Jeder Mensch ist einzigartig. Jeder Mensch hat seinen eigenen, individuellen Lernstil. Wenn man jemanden beim Lernen unterstützen möchte, ist es jedoch hilfreich, Menschen auch mal in Schubladen zu stecken. Wichtig ist dabei sich daran zu erinnern, dass es nur eine Schublade ist! Eine Kategorisierung kann niemals den ganzen Menschen erfassen und jeder Mensch trägt auch Anteile der anderen Schubladen in sich.

In diesem Sinn können unterschiedliche Lerntypen unterschieden werden. Im Lerncoaching hat sich die Unterscheidung nach folgenden Typen bewährt:

Visuell

Auditiv

Emotionale Bewegungslerner (Kinästheten)

Kommunikativ

Streng genommen sind das keine „Typen“, sondern eher bevorzugte Lernkanäle oder „Lernpräferenzen“. Im Laufe unseres Lebens können sich diese Präferenzen auch verschieben, bzw. wir lernen, sehr erfolgreich auch andere Lernkanäle für uns zu nutzen. Je mehr Sinne beim Lernen aktiv sind, desto leichter und nachhaltiger lernen wir.

Je nach Lernstoff wird man verschiedene Sinneskanäle wählen. Beim Vokabellernen brauchen wir z. B. die Augen für das Schriftbild und die Ohren für die Aussprache.

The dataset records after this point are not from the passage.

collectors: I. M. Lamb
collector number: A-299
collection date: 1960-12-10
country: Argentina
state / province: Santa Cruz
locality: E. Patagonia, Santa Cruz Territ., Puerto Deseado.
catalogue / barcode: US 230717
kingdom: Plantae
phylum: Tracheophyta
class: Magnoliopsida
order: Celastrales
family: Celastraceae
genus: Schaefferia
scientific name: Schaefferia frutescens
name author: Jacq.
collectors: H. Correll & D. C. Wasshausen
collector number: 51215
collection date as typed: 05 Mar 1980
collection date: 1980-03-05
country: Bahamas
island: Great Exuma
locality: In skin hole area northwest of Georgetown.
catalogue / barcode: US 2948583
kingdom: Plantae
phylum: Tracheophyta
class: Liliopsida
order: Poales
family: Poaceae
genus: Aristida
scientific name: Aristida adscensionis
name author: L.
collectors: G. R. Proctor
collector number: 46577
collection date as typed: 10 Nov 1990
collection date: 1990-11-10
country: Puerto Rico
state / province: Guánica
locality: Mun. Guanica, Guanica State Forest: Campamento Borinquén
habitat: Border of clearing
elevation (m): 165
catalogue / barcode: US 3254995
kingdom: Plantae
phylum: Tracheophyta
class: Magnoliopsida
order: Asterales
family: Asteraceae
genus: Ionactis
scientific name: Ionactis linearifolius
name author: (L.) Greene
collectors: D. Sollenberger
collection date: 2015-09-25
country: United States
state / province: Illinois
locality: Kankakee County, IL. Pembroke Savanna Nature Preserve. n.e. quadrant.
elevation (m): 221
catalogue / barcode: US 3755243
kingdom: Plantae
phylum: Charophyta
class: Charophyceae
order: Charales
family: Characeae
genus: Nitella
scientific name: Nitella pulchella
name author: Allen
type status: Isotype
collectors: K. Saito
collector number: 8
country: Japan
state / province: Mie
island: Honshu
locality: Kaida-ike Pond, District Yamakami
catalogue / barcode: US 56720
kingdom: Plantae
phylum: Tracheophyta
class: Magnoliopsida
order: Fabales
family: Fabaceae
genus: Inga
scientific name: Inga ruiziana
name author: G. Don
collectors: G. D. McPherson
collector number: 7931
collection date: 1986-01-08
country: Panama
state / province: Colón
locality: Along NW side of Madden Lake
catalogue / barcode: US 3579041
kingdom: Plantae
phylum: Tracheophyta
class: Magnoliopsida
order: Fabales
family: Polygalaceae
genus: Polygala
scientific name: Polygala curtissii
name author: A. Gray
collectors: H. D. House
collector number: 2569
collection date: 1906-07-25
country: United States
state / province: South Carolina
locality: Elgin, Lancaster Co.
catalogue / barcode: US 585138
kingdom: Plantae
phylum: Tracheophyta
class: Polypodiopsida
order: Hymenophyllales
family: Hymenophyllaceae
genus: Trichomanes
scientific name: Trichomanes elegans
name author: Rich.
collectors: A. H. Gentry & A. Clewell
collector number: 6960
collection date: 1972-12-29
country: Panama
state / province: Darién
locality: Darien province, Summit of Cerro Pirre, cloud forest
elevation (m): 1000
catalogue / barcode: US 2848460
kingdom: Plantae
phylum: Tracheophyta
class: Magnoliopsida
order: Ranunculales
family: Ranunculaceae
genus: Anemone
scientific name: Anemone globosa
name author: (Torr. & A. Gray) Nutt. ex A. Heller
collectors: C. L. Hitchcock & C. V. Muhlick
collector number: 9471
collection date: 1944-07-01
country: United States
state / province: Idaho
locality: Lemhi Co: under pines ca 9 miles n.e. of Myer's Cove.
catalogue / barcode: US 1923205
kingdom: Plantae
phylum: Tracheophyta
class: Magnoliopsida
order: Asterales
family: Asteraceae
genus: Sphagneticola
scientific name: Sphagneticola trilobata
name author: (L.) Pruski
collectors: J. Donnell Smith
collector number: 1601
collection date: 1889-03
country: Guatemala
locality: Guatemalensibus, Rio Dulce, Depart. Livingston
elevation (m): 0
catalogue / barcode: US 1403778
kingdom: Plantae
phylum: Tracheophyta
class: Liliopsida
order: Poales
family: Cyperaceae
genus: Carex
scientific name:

Wenn man sich mit Lerntypen beschäftigt, gibt es daher zwei Ziele:

  • Das Kennenlernen und die optimale Nutzung der Stärken des dominanten Lerntyps.
  • Die Weiterentwicklung der anderen Lerntypen, um das Lernen auf mehrere Säulen zu verteilen, damit man sich jeden Lernstoff gut merken kann.

Sie möchten Ihren eigenen Lerntyp kennenlernen? Ein Coach kann einen Test mit Ihnen machen und die Ergebnisse erklären. Bitte schön, hier entlang:

Anmeldung zum Lerncoaching

 

Andere Typologien

Nachdem die oben erwähnten Lerntypen ja nur Modelle sind, ist es möglich, das Lernverhalten auch anders zu kategorisieren.

Hilfreich ist z. B. auch das „Herrmann Dominanz Modell“ (Herrmann Brain Dominance Instrument, HBDI)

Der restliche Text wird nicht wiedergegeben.